In 1971, Wangari Maathai received a Ph.D., effectively becoming the first woman in either East or Central Africa to earn a doctorate. She was elected to Kenya's National Assembly in 2002 and has written several books and scholarly articles. She won the Nobel Peace Prize for her “holistic approach to sustainable development that embraces democracy, human rights, and women's rights in particular.”
Wangari Maathai(born April 1, 1940, Nyeri, Kenya) Kenyan politician and environmental activist who was awarded the 2004 Nobel Prize for Peace, becoming the first black African woman to win a Nobel Prize. Her work was often considered both unwelcome and subversive in her own country, where her outspokenness constituted stepping far outside traditional gender roles.
Maathai was educated in the United States at Mount St. Scholastica College (now Benedictine College; B.S. in biology, 1964) and at the University of Pittsburgh (M.S., 1966). In 1971 she received a Ph.D. at the University of Nairobi, effectively becoming the first woman in either East or Central Africa to earn a doctorate. She began teaching in the Department of Veterinary Anatomy at the University of Nairobi after graduation, and in 1977 she became chair of the department.

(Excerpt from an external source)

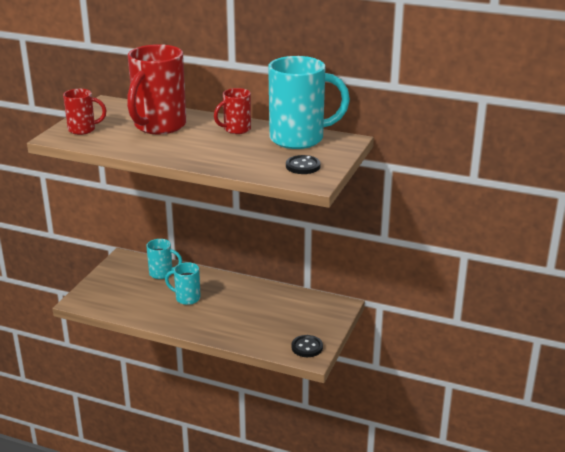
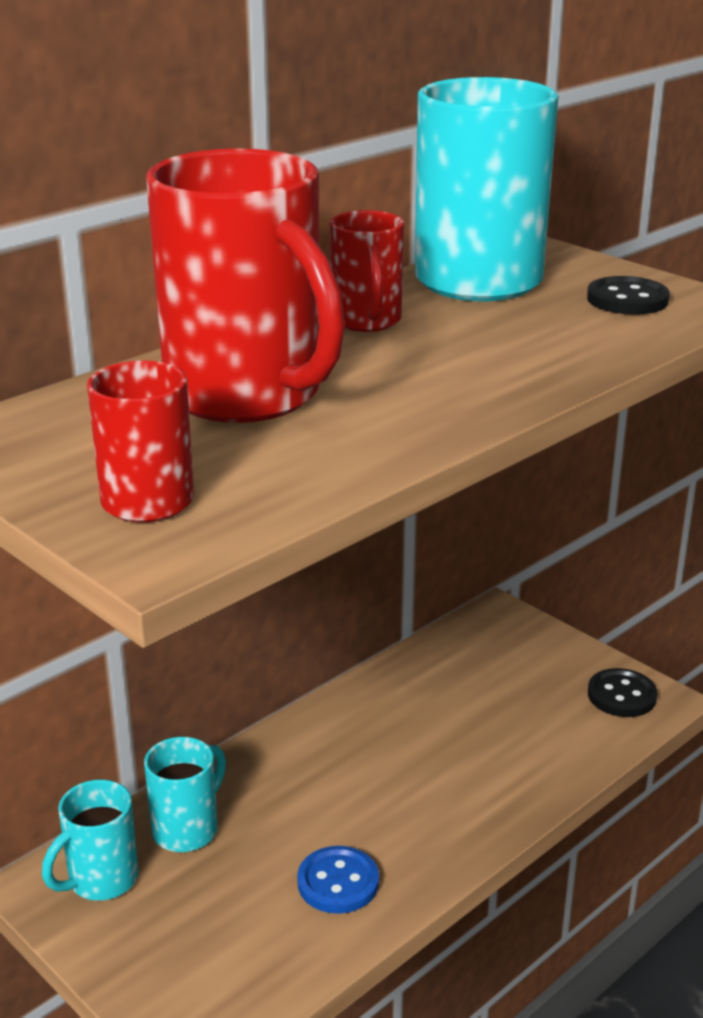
camera: 65 degrees left, 0 degrees up
turquoise mug [165,262,201,305] -> turquoise mug moved to [42,779,138,900]
none -> blue button [297,846,379,914]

While working with the National Council of Women of Kenya, Maathai developed the idea that village women could improve the environment by planting trees to provide a fuel source and to slow the processes of deforestation and desertification. The Green Belt Movement, an organization she founded in 1977, had by the early 21st century planted some 30 million trees. Leaders of the Green Belt Movement established the Pan African Green Belt Network in 1986 in order to educate world leaders about conservation and environmental improvement. As a result of the movement's activism, similar initiatives were begun in other African countries, including Tanzania, Ethiopia, and Zimbabwe.

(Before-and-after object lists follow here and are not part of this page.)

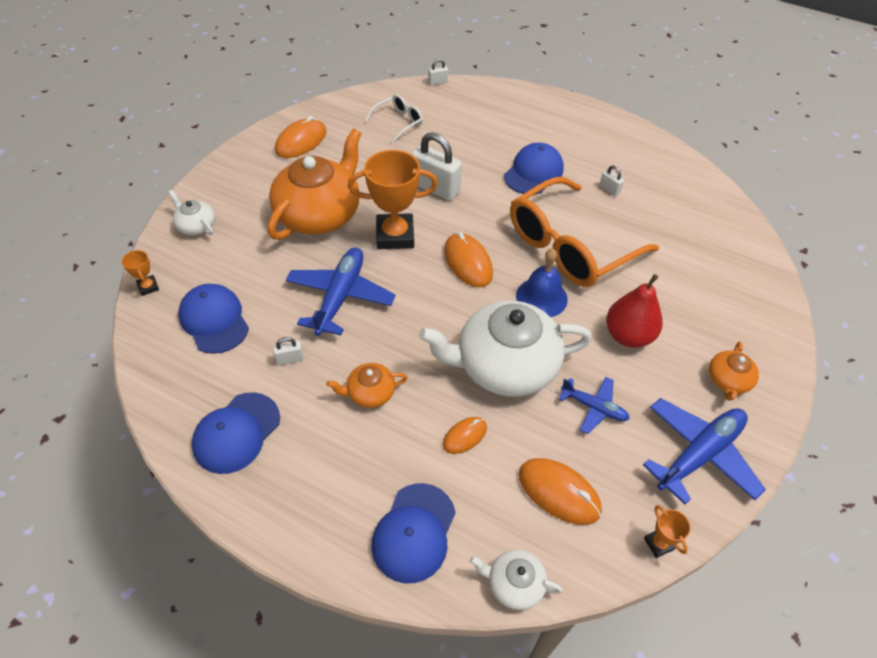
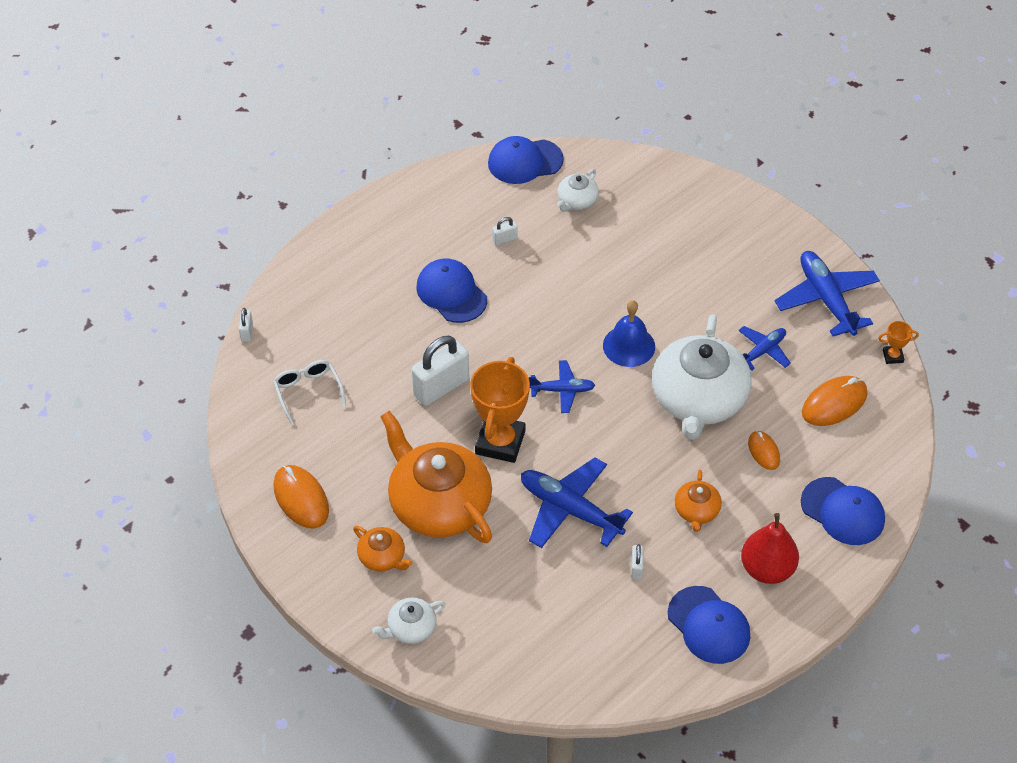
camera: 70 degrees left, 0 degrees up
orange trophy [122,250,159,296] -> none
blue cap [178,284,249,354] -> blue cap moved to [488,136,564,184]
orange mouse [444,232,493,287] -> blue plane [529,360,595,413]
white teapot [470,550,563,610] -> white teapot moved to [557,169,599,212]
orange glasses [510,177,659,287] -> none
red pear [606,274,662,348] -> red pear moved to [741,513,799,584]
orange teapot [709,341,759,401] -> orange teapot moved to [353,526,413,571]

In addition to her conservation work, Maathai was also an advocate for human rights, AIDS prevention, and women's issues, and she frequently represented these concerns at meetings of the United Nations General Assembly. She was elected to Kenya's National Assembly in 2002 with 98 percent of the vote, and in 2003 she was appointed assistant minister of environment, natural resources, and wildlife. When she won the Nobel Prize in 2004, the committee commended her “holistic approach to sustainable development that embraces democracy, human rights, and women's rights in particular.” Her first book, The Green Belt Movement: Sharing the Approach and the Experience (1988; rev. ed. 2003), detailed the history of the organization. She published an autobiography, Unbowed, in 2007. Another volume, The Challenge for Africa (2009), criticized Africa's leadership as ineffectual and urged Africans to try to solve their problems without Western assistance. Maathai was a frequent contributor to international publications such as the Los Angeles Times and the Guardian.